Jobs

Jobs -- City-Funded Jobs for City Residents

The fastest way to get good jobs to city residents is to get them their fair share of city-funded jobs. 

  • Update and enforce the Equal Employment Opportunity Program, including re-establishing the Human Rights Commission to monitor enforcement of this and other civil rights laws.
  • Expand and enforce the Living Wage Law to cover all workers with city departments and contractors, including beneficiaries of economic development incentives.
  • Create Community Hiring Halls that make city job-seekers the first source for qualified new hires on city-funded jobs.
  • Create a Community Full Employment Program with the goal of providing a useful, living wage job to every working age person willing and able to work who cannot find private employment. Pending a state or federal full employment program, the city should enact a demonstration program, using what funding is available, to use revenue producing public enterprise, as well as public service jobs, to employ unused resources (labor, physical plant) to satisfy unmet needs (child care, youth recreation, snow removal, smaller school class sizes, replacement of imported consumer goods that can be made locally, recycling and reprocessing waste into raw materials, housing rehabilitation, energy conservation, city parks restoration, and so on).
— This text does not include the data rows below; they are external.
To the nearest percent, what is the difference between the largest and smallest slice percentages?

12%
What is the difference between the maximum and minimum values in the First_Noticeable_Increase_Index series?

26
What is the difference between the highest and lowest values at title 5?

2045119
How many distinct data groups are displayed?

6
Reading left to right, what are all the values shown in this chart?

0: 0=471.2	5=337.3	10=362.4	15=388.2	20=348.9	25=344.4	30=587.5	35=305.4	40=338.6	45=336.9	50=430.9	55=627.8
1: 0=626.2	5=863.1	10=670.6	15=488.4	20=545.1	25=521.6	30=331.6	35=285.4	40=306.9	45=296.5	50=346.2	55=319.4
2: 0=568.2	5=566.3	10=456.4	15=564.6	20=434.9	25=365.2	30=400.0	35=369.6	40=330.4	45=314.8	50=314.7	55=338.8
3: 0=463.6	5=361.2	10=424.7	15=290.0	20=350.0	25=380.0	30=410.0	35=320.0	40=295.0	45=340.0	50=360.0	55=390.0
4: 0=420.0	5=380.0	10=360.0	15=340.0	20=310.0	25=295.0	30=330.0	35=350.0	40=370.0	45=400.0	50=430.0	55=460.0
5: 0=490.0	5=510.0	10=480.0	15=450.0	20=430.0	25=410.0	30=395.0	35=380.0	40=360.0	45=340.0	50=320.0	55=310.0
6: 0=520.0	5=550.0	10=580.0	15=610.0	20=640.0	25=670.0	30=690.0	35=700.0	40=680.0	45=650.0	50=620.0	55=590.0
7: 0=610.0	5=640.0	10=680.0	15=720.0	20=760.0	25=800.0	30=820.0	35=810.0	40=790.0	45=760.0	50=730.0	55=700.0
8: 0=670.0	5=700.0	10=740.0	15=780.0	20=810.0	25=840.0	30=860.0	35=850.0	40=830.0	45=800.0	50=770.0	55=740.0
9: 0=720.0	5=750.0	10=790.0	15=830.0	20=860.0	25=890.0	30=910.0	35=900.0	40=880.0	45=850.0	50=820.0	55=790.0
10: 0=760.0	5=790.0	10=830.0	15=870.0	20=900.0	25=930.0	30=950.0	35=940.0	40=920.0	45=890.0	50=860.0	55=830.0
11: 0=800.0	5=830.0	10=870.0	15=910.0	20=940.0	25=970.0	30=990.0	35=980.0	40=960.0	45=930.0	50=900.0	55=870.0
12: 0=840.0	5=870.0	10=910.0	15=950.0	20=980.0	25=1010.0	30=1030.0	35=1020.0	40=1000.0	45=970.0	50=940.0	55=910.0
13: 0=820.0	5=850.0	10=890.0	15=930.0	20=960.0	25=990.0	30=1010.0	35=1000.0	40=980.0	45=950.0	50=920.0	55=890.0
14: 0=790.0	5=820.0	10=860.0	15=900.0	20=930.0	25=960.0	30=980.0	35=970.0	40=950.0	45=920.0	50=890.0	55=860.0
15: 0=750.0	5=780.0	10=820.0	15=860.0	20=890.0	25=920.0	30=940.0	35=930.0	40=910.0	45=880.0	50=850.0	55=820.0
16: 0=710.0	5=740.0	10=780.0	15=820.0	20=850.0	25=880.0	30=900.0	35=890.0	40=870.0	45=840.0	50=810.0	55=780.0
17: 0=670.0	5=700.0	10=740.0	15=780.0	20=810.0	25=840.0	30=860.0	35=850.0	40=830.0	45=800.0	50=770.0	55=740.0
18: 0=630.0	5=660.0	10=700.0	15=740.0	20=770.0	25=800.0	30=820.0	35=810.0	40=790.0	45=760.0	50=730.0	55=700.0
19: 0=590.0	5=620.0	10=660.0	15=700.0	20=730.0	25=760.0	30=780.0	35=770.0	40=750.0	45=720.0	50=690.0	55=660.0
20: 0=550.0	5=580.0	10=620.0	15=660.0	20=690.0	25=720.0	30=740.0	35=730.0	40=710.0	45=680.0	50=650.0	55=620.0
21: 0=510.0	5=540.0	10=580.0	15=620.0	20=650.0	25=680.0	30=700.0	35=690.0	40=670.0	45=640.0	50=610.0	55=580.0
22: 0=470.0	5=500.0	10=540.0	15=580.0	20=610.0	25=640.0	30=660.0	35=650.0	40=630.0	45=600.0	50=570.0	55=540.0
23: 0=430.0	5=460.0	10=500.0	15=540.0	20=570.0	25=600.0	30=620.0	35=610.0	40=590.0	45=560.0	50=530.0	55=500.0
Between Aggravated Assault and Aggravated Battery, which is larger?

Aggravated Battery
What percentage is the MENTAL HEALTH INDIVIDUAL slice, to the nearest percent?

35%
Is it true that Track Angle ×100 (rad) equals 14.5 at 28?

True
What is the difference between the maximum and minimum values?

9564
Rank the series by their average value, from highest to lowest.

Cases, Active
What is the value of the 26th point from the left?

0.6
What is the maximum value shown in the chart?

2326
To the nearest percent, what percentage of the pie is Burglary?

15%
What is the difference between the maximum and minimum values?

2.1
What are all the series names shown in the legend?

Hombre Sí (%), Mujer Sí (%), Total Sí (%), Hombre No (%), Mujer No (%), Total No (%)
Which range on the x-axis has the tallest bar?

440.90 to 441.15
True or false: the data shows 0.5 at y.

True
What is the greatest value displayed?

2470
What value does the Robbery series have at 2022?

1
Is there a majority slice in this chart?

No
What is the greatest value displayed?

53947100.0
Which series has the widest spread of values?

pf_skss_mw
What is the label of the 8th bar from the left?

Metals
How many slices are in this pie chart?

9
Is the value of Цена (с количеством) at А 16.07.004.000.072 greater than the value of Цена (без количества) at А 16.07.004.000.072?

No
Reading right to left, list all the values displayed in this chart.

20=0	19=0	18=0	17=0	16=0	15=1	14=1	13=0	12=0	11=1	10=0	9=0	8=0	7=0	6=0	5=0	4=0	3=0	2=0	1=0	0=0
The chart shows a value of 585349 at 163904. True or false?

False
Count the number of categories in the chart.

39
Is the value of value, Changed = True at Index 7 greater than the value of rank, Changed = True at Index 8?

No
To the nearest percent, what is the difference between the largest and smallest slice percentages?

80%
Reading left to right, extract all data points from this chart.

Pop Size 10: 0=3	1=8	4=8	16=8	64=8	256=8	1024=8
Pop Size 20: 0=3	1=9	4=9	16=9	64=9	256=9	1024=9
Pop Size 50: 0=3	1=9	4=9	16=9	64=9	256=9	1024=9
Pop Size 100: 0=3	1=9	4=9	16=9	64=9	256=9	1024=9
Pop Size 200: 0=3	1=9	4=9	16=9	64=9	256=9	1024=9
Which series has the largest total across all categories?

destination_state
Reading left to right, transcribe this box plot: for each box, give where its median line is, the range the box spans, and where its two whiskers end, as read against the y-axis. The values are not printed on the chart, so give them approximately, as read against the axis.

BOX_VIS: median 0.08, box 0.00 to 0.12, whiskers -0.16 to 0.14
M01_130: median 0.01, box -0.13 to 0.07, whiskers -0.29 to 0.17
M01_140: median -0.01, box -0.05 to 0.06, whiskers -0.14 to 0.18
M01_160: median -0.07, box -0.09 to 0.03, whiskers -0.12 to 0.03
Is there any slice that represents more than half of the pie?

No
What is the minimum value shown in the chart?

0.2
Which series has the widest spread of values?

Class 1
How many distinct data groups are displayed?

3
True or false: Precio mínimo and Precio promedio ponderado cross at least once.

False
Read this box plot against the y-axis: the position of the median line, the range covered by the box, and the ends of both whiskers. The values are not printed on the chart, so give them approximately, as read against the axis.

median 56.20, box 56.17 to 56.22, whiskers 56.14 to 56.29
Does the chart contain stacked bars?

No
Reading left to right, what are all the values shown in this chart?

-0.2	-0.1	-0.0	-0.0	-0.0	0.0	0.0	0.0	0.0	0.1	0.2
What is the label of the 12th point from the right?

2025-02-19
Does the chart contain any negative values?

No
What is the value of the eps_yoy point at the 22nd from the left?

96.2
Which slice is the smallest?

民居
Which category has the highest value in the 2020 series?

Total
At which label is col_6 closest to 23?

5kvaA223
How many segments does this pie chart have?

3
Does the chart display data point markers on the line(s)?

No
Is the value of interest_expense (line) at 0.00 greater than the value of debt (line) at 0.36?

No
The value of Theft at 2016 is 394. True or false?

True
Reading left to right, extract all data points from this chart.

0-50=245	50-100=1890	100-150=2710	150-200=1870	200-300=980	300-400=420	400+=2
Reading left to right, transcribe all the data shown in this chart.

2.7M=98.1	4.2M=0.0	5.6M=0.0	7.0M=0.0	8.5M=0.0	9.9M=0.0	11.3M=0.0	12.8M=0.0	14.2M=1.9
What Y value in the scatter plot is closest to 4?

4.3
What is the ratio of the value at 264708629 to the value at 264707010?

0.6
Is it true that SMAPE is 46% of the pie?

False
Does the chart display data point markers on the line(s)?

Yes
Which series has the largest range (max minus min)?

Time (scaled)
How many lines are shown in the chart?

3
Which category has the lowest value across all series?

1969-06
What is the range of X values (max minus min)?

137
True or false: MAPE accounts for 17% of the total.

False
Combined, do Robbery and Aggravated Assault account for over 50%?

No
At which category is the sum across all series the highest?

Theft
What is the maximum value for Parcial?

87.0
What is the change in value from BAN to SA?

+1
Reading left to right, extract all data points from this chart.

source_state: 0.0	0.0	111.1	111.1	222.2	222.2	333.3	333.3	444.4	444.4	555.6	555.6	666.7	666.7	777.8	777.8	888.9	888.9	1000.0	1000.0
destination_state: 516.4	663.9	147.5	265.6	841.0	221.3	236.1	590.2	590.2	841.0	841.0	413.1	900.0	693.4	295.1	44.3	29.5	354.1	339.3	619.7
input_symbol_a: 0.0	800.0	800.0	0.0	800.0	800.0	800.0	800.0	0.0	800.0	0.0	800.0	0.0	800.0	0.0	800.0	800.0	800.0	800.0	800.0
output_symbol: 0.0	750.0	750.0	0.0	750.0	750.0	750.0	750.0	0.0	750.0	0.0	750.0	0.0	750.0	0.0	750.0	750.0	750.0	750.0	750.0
Like the city "work relief" projects of the early Great Depression years that demonstrated the need and feasibility of what became the federal Works Progress Administration, where cities and counties designed public works and public service projects that were 90 percent funded by the federal government, the city should plan such projects now, begin to employ the unemployed to the extent local resources permit, and seek state and federal funding for them.